Task item >> Below is a listing to copy exactly; no image goes into the copy.

Input data >>

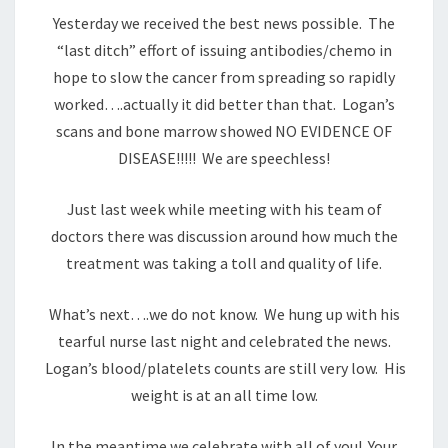
Yesterday we received the best news possible. The
“last ditch” effort of issuing antibodies/chemo in
hope to slow the cancer from spreading so rapidly
worked….actually it did better than that. Logan’s
scans and bone marrow showed NO EVIDENCE OF
DISEASE!!!!! We are speechless!
Just last week while meeting with his team of
doctors there was discussion around how much the
treatment was taking a toll and quality of life.
What’s next….we do not know. We hung up with his
tearful nurse last night and celebrated the news.
Logan’s blood/platelets counts are still very low. His
weight is at an all time low.
In the meantime we celebrate with all of you! Your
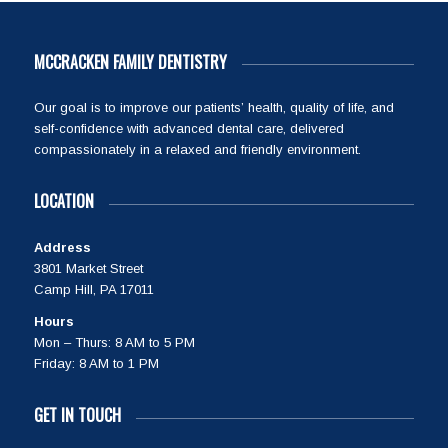
MCCRACKEN FAMILY DENTISTRY
Our goal is to improve our patients’ health, quality of life, and
self-confidence with advanced dental care, delivered
compassionately in a relaxed and friendly environment.
LOCATION
Address
3801 Market Street
Camp Hill, PA 17011
Hours
Mon – Thurs: 8 AM to 5 PM
Friday: 8 AM to 1 PM
GET IN TOUCH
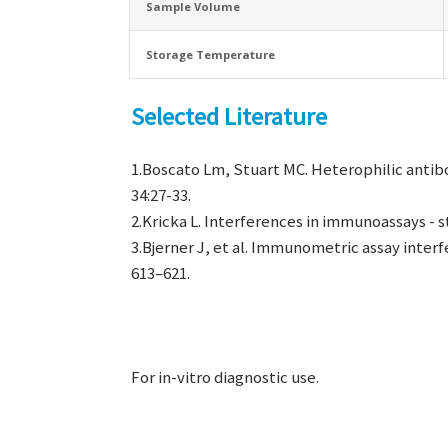
Sample Volume
Storage Temperature
Selected Literature
1.Boscato Lm, Stuart MC. Heterophilic antibo
34:27-33.
2.Kricka L. Interferences in immunoassays - st
3.Bjerner J, et al. Immunometric assay interf
613–621.
For in-vitro diagnostic use.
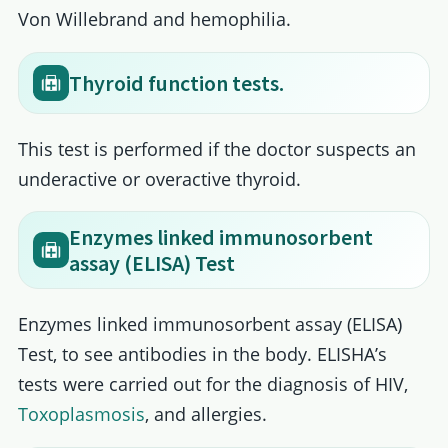
Von Willebrand and hemophilia.
Thyroid function tests.
This test is performed if the doctor suspects an
underactive or overactive thyroid.
Enzymes linked immunosorbent
assay (ELISA) Test
Enzymes linked immunosorbent assay (ELISA)
Test, to see antibodies in the body. ELISHA’s
tests were carried out for the diagnosis of HIV,
Toxoplasmosis
, and allergies.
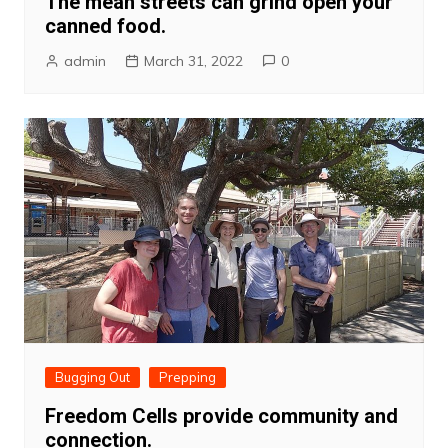
The mean streets can grind open your
canned food.
admin
March 31, 2022
0
Bugging Out
Prepping
Freedom Cells provide community and
connection.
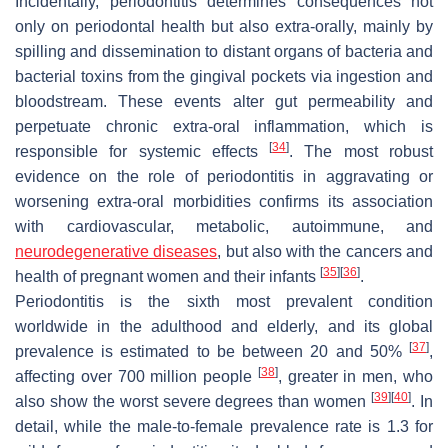
Incidentally, periodontitis determines consequences not
only on periodontal health but also extra-orally, mainly by
spilling and dissemination to distant organs of bacteria and
bacterial toxins from the gingival pockets via ingestion and
bloodstream. These events alter gut permeability and
perpetuate chronic extra-oral inflammation, which is
[
34
]
responsible for systemic effects
. The most robust
evidence on the role of periodontitis in aggravating or
worsening extra-oral morbidities confirms its association
with cardiovascular, metabolic, autoimmune, and
neurodegenerative diseases
, but also with the cancers and
[
35
]
[
36
]
health of pregnant women and their infants
.
Periodontitis is the sixth most prevalent condition
worldwide in the adulthood and elderly, and its global
[
37
]
prevalence is estimated to be between 20 and 50%
,
[
38
]
affecting over 700 million people
, greater in men, who
[
39
]
[
40
]
also show the worst severe degrees than women
. In
detail, while the male-to-female prevalence rate is 1.3 for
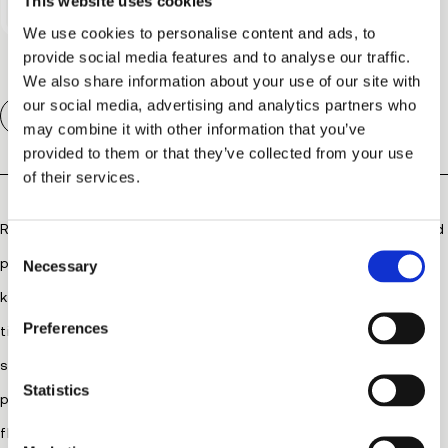
This website uses cookies
We use cookies to personalise content and ads, to
provide social media features and to analyse our traffic.
We also share information about your use of our site with
our social media, advertising and analytics partners who
Description
may combine it with other information that you’ve
provided to them or that they’ve collected from your use
of their services.
RevitaLash® Advanced Eyelash Conditioner conditions and
C
protects lashes from everyday stresses with a one-of-a-
Necessary
o
Se
Yo
n
kind, ophthalmologist-developed formula. Encapsulated
s
Preferences
time-release technology is designed to be gentle on
e
n
sensitive eyes, while powerful peptides and botanicals
t
Statistics
protect against breakage and brittleness, improving
S
flexibility, moisture and shine.
e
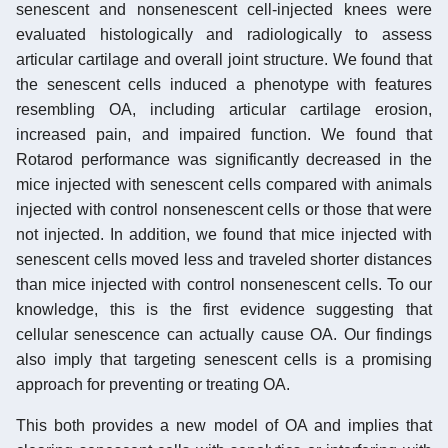
senescent and nonsenescent cell-injected knees were
evaluated histologically and radiologically to assess
articular cartilage and overall joint structure. We found that
the senescent cells induced a phenotype with features
resembling OA, including articular cartilage erosion,
increased pain, and impaired function. We found that
Rotarod performance was significantly decreased in the
mice injected with senescent cells compared with animals
injected with control nonsenescent cells or those that were
not injected. In addition, we found that mice injected with
senescent cells moved less and traveled shorter distances
than mice injected with control nonsenescent cells. To our
knowledge, this is the first evidence suggesting that
cellular senescence can actually cause OA. Our findings
also imply that targeting senescent cells is a promising
approach for preventing or treating OA.
This both provides a new model of OA and implies that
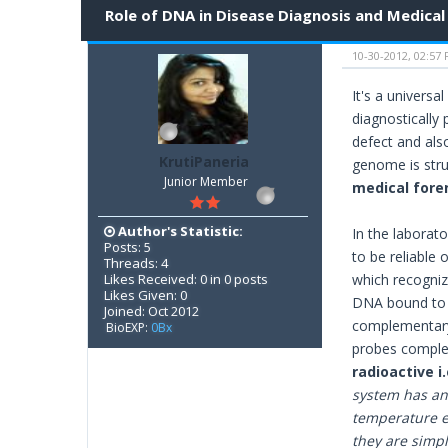
Role of DNA in Disease Diagnosis and Medical
10-30-2012, 02:57
It's a universa
diagnostically
defect and als
KrutiPaneria
genome is struc
Junior Member
medical foren
Author's Statistic:
In the laborato
Posts: 5
to be reliable
Threads: 4
Likes Received: 0 in 0 posts
which recogniz
Likes Given: 0
DNA bound to m
Joined: Oct 2012
complementary
BioEXP:
0Bx
probes comple
radioactive 
system has an 
temperature e
they are simpl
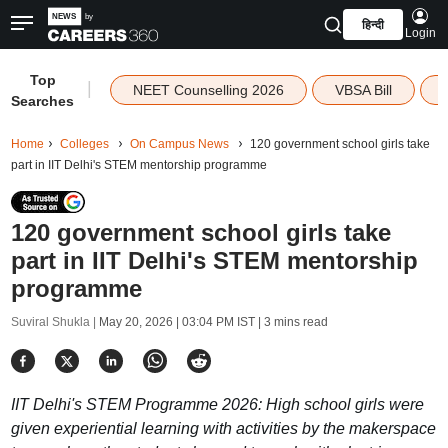
हिन्दी
Login
Top
|
NEET Counselling 2026
VBSA Bill
Searches
Home
Colleges
On Campus News
120 government school girls take
part in IIT Delhi's STEM mentorship programme
120 government school girls take
part in IIT Delhi's STEM mentorship
programme
Suviral Shukla |
May 20, 2026 | 03:04 PM IST
| 3 mins read
IIT Delhi's STEM Programme 2026: High school girls were
given experiential learning with activities by the makerspace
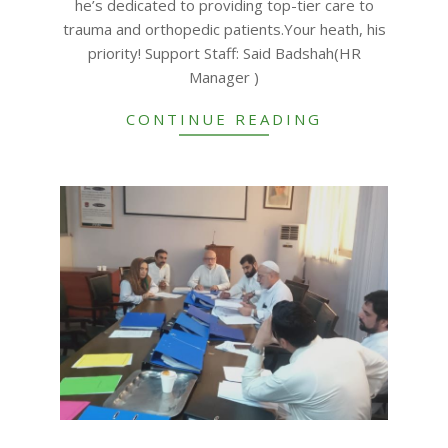
he’s dedicated to providing top-tier care to
trauma and orthopedic patients.Your heath, his
priority! Support Staff: Said Badshah(HR
Manager )
CONTINUE READING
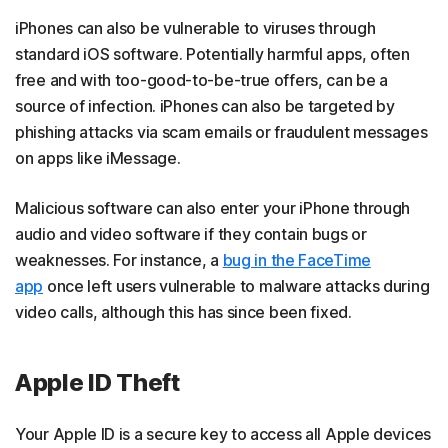
iPhones can also be vulnerable to viruses through
standard iOS software. Potentially harmful apps, often
free and with too-good-to-be-true offers, can be a
source of infection. iPhones can also be targeted by
phishing attacks via scam emails or fraudulent messages
on apps like iMessage.
Malicious software can also enter your iPhone through
audio and video software if they contain bugs or
weaknesses. For instance, a
bug in the FaceTime
app
once left users vulnerable to malware attacks during
video calls, although this has since been fixed.
Apple ID Theft
Your Apple ID is a secure key to access all Apple devices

Exercise output >>
Yesterday we received the best news possible. The
“last ditch” effort of issuing antibodies/chemo in
hope to slow the cancer from spreading so rapidly
worked….actually it did better than that. Logan’s
scans and bone marrow showed NO EVIDENCE OF
DISEASE!!!!! We are speechless!
Just last week while meeting with his team of
doctors there was discussion around how much the
treatment was taking a toll and quality of life.
What’s next….we do not know. We hung up with his
tearful nurse last night and celebrated the news.
Logan’s blood/platelets counts are still very low. His
weight is at an all time low.
In the meantime we celebrate with all of you! Your
MCCRACKEN FAMILY DENTISTRY
Our goal is to improve our patients’ health, quality of life, and
self-confidence with advanced dental care, delivered
compassionately in a relaxed and friendly environment.
LOCATION
Address
3801 Market Street
Camp Hill, PA 17011
Hours
Mon – Thurs: 8 AM to 5 PM
Friday: 8 AM to 1 PM
GET IN TOUCH
Sample Volume
Storage Temperature
Selected Literature
1.Boscato Lm, Stuart MC. Heterophilic antibo
34:27-33.
2.Kricka L. Interferences in immunoassays - st
3.Bjerner J, et al. Immunometric assay interf
613–621.
For in-vitro diagnostic use.
Von Willebrand and hemophilia.
Thyroid function tests.
This test is performed if the doctor suspects an
underactive or overactive thyroid.
Enzymes linked immunosorbent
assay (ELISA) Test
Enzymes linked immunosorbent assay (ELISA)
Test, to see antibodies in the body. ELISHA’s
tests were carried out for the diagnosis of HIV,
Toxoplasmosis
, and allergies.
The mean streets can grind open your
canned food.
admin
March 31, 2022
0
Bugging Out
Prepping
Freedom Cells provide community and
connection.
Incidentally, periodontitis determines consequences not
only on periodontal health but also extra-orally, mainly by
spilling and dissemination to distant organs of bacteria and
bacterial toxins from the gingival pockets via ingestion and
bloodstream. These events alter gut permeability and
perpetuate chronic extra-oral inflammation, which is
[
34
]
responsible for systemic effects
. The most robust
evidence on the role of periodontitis in aggravating or
worsening extra-oral morbidities confirms its association
with cardiovascular, metabolic, autoimmune, and
neurodegenerative diseases
, but also with the cancers and
[
35
]
[
36
]
health of pregnant women and their infants
.
Periodontitis is the sixth most prevalent condition
worldwide in the adulthood and elderly, and its global
[
37
]
prevalence is estimated to be between 20 and 50%
,
[
38
]
affecting over 700 million people
, greater in men, who
[
39
]
[
40
]
also show the worst severe degrees than women
. In
detail, while the male-to-female prevalence rate is 1.3 for
This website uses cookies
We use cookies to personalise content and ads, to
provide social media features and to analyse our traffic.
We also share information about your use of our site with
our social media, advertising and analytics partners who
Description
may combine it with other information that you’ve
provided to them or that they’ve collected from your use
of their services.
RevitaLash® Advanced Eyelash Conditioner conditions and
C
protects lashes from everyday stresses with a one-of-a-
Necessary
o
Se
Yo
n
kind, ophthalmologist-developed formula. Encapsulated
s
Preferences
time-release technology is designed to be gentle on
e
n
sensitive eyes, while powerful peptides and botanicals
t
Statistics
protect against breakage and brittleness, improving
S
flexibility, moisture and shine.
e
senescent and nonsenescent cell-injected knees were
evaluated histologically and radiologically to assess
articular cartilage and overall joint structure. We found that
the senescent cells induced a phenotype with features
resembling OA, including articular cartilage erosion,
increased pain, and impaired function. We found that
Rotarod performance was significantly decreased in the
mice injected with senescent cells compared with animals
injected with control nonsenescent cells or those that were
not injected. In addition, we found that mice injected with
senescent cells moved less and traveled shorter distances
than mice injected with control nonsenescent cells. To our
knowledge, this is the first evidence suggesting that
cellular senescence can actually cause OA. Our findings
also imply that targeting senescent cells is a promising
approach for preventing or treating OA.
This both provides a new model of OA and implies that
Role of DNA in Disease Diagnosis and Medical
10-30-2012, 02:57
It's a universa
diagnostically
defect and als
KrutiPaneria
genome is struc
Junior Member
medical foren
Author's Statistic:
In the laborato
Posts: 5
to be reliable
Threads: 4
Likes Received: 0 in 0 posts
which recogniz
Likes Given: 0
DNA bound to m
Joined: Oct 2012
complementary
BioEXP:
0Bx
probes comple
radioactive 
system has an 
temperature e
they are simpl
हिन्दी
Login
Top
|
NEET Counselling 2026
VBSA Bill
Searches
Home
Colleges
On Campus News
120 government school girls take
part in IIT Delhi's STEM mentorship programme
120 government school girls take
part in IIT Delhi's STEM mentorship
programme
Suviral Shukla |
May 20, 2026 | 03:04 PM IST
| 3 mins read
IIT Delhi's STEM Programme 2026: High school girls were
given experiential learning with activities by the makerspace
he’s dedicated to providing top-tier care to
trauma and orthopedic patients.Your heath, his
priority! Support Staff: Said Badshah(HR
Manager )
CONTINUE READING
iPhones can also be vulnerable to viruses through
standard iOS software. Potentially harmful apps, often
free and with too-good-to-be-true offers, can be a
source of infection. iPhones can also be targeted by
phishing attacks via scam emails or fraudulent messages
on apps like iMessage.
Malicious software can also enter your iPhone through
audio and video software if they contain bugs or
weaknesses. For instance, a
bug in the FaceTime
app
once left users vulnerable to malware attacks during
video calls, although this has since been fixed.
Apple ID Theft
Your Apple ID is a secure key to access all Apple devices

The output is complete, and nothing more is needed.